» **Excerpted text**:
↓
I mean, Archive Team cannot be the only people making software for this nowadays. Can it?
12:55

madpro|m

There are tons of companies that do crawling for a business, surely they have open-sourced some more robust trackers by now?
12:55

madpro|m

Not that I know, as I have been searching for myself as well for the past 2 years or so.
12:56

neggles

anyone with a functional wide-scale web crawler / ripper is not going to hand that out for free
12:56

neggles

that's a surefire way to stop it working
12:57

madpro|m

I cannot say I'm nearly as skeptic, seeing other projects like Hadoop in distributed computing
12:57

neggles

hadoop is not the expensive/proprietary/"magic" part of a hadoop-based workflow though
12:58

neggles

it's worthless without the rules and flows and transforms etc
12:58

neggles

while the value of a crawler (on a commercial level anyway) comes from being able to skip around things trying to block crawlers
12:58

rewby

The thing with these kind of trackers: They are tied closely to your workflow.
↑
» **Given task**:
Continue the chat discussion about open-source web crawling trackers from its last message, keeping the same format of speaker names and timestamps.

» **Provided information**:
↓
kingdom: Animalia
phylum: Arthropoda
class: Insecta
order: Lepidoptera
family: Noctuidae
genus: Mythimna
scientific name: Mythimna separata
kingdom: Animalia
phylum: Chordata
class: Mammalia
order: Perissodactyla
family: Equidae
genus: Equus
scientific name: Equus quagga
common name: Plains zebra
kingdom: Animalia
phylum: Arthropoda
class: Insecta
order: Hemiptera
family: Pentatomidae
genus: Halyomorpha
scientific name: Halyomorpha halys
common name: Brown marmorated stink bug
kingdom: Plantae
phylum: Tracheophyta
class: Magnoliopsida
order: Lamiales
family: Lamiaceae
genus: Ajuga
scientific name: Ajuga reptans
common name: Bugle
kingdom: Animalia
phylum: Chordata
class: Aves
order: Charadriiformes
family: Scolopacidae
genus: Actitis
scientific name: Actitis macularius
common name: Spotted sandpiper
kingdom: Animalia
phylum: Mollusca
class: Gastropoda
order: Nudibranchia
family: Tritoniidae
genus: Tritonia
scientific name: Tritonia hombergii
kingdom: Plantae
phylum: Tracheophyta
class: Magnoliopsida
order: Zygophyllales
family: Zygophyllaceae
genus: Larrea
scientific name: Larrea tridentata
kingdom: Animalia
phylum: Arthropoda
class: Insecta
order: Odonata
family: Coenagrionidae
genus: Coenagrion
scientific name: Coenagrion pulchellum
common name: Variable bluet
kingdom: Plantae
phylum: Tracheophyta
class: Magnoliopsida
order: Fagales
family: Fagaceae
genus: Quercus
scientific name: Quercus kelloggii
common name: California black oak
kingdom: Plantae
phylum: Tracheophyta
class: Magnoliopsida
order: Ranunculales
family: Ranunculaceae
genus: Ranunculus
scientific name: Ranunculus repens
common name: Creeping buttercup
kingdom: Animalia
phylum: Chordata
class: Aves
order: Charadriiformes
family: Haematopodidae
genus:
↑
» **Exercise answer**:
12:58

rewby

They are very specific
12:59

neggles

same goes for hadoop setup
12:59

rewby

If you tried to make an end-all-be-all tracker you'd end up with something as complex as kube
12:59

neggles

or SAP
12:59

rewby

With a much smaller market
12:59

madpro|m

Well there you go
12:59

rewby

So instead people make trackers that are good enough for their workflow
12:59

neggles

ERP systems are the perfect example; they do everything for everyone, but they do it by having 27,000 different modules that can be wired together in practically infinite ways
13:00

rewby

But then you end up being very very tied to your company
13:02

monoxane

i think pixiv might need a purge too, theres 1m out but it never goes below 99.95k and surely theres not a million jobs being processed rn lmao
13:02

rewby

I'll give it a look in a sec
13:02

madpro|m

Better close this tangent, before discussion shifts back to pixiv.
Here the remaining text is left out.